The four blood groups are A, B, AB, and O. These groups are determined by the ABO system, which classifies blood based on specific molecules (called antigens) found on the surface of your red blood cells. Your blood group matters most during transfusions and pregnancy, where a mismatch between blood types can trigger a dangerous immune reaction.
How the Four Groups Differ
What separates one blood group from another comes down to two things: the antigens on your red blood cells and the antibodies floating in your plasma. Your body naturally produces antibodies against whichever antigens your own blood cells lack. This is why mixing the wrong blood types causes problems.
- Type A: Has A antigens on red blood cells and anti-B antibodies in the plasma.
- Type B: Has B antigens on red blood cells and anti-A antibodies in the plasma.
- Type AB: Has both A and B antigens on red blood cells and no ABO antibodies in the plasma.
- Type O: Has no A or B antigens on red blood cells but carries both anti-A and anti-B antibodies in the plasma.
This pattern explains why type O blood can be given to almost anyone (there are no antigens for a recipient’s immune system to attack), while type AB recipients can accept blood from any group (they have no antibodies to reject incoming cells).
The Rh Factor: Positive and Negative
Each of the four blood groups is further split by the Rh factor, a separate protein on the surface of red blood cells. If you have this protein, you’re Rh-positive (+). If you don’t, you’re Rh-negative (-). This creates eight common blood types in total: A+, A-, B+, B-, AB+, AB-, O+, and O-.
O+ is the most common blood type worldwide, found in roughly 40% of the population. AB- is the rarest, occurring in less than 1% of people globally. The Rh factor is especially important during pregnancy: if a mother is Rh-negative and her baby is Rh-positive, her immune system can develop antibodies against the baby’s blood cells, a condition that’s preventable with treatment but requires early detection.
How You Inherit Your Blood Type
Your blood group is determined by a single gene you inherit from each parent. You get one copy from your mother and one from your father, and the combination determines your type. The A and B versions of the gene are co-dominant, meaning if you inherit one of each, both are expressed and you end up with type AB. The O version is recessive, so it only shows up when you inherit it from both parents.
This is why two parents who are both type A can have a child with type O. Each parent might carry one A gene and one hidden O gene (genotype AO). If both pass along their O gene, the child will be type O. Similarly, a parent with type B blood could carry a BO genotype. Two parents with types A and B could potentially have children with any of the four blood groups, depending on their exact genetic makeup.
Who Can Donate to Whom
Blood type compatibility follows strict rules. If you receive blood with antigens your body doesn’t recognize, your immune system treats those donor cells as invaders and destroys them. This is called a hemolytic transfusion reaction, and in its acute form it can cause fever, chills, chest and back pain, confusion, and dizziness within minutes. Delayed reactions can develop days later and cause fatigue and yellowing of the skin and eyes.

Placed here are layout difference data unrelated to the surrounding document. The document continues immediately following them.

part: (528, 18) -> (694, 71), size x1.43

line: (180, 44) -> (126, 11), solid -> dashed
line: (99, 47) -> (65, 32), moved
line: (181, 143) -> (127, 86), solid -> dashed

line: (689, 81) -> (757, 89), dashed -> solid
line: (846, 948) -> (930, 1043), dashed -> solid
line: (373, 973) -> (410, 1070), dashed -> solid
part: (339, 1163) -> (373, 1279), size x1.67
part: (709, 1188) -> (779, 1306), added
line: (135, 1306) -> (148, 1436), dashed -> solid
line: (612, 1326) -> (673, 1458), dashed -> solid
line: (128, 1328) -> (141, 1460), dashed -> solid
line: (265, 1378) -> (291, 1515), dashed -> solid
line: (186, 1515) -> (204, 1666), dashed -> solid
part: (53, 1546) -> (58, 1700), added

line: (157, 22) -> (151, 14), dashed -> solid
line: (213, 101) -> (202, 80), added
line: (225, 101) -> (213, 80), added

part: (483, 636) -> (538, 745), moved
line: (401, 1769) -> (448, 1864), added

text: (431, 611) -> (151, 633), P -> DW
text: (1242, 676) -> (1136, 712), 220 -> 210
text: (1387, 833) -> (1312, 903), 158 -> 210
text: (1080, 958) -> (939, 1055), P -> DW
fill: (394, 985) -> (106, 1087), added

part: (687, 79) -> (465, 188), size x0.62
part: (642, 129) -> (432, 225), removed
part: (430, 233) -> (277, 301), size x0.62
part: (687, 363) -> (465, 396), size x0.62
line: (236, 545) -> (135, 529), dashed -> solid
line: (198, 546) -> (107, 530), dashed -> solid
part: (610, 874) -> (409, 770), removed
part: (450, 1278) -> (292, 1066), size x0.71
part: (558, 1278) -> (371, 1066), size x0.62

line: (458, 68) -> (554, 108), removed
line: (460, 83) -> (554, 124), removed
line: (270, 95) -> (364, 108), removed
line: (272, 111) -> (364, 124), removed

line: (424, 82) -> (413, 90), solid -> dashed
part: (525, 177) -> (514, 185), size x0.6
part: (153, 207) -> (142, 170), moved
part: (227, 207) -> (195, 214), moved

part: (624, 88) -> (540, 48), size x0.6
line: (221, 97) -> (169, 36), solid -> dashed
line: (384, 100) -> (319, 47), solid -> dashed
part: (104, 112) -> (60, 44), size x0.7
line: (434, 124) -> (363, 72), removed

Here’s how compatibility works for red blood cell transfusions:
- O- can donate to anyone and is used in emergencies when a patient’s blood type is unknown. O+ can donate to any positive type.
- A+ can receive from A+, A-, O+, and O-. A- can receive from A- and O- only.
- B+ can receive from B+, B-, O+, and O-. B- can receive from B- and O- only.
- AB+ is the universal recipient, compatible with all eight types. AB- can receive from any negative type.
- O+ can only receive from O+ and O-. O- can only receive from O-.
Notice the pattern: Rh-negative recipients can only receive Rh-negative blood, while Rh-positive recipients can accept either. And you can never receive blood with an A or B antigen that your body carries antibodies against.
How Blood Typing Works
Determining your blood type involves two complementary tests. In forward grouping, a lab mixes a sample of your red blood cells with known antibodies (anti-A, anti-B, and anti-Rh). If the cells clump together when mixed with anti-A antibodies, your blood carries the A antigen. In reverse grouping, your plasma is mixed with known type A and type B red blood cells to confirm which antibodies you carry. The two tests should agree, and when they do, your blood type is confirmed.
Most people learn their blood type through a routine blood draw, a blood donation, or prenatal testing. Home blood typing kits also exist, though they’re less reliable than lab testing.
Beyond the Standard Four Groups
The ABO system is the most clinically important blood classification, but it isn’t the only one. Scientists have identified more than 40 blood group systems involving hundreds of different antigens. Most of these rarely cause problems in transfusions, which is why the ABO and Rh systems get the most attention.
One notable exception is the Bombay phenotype (also called Oh), a rare condition in which a person lacks a foundational molecule called H substance that serves as the building block for A and B antigens. People with Bombay blood test as type O but can only receive blood from other Bombay donors, not from standard type O. It occurs in about 1 in 10,000 people in parts of India and roughly 1 in a million in Europe, making compatible donors extremely scarce.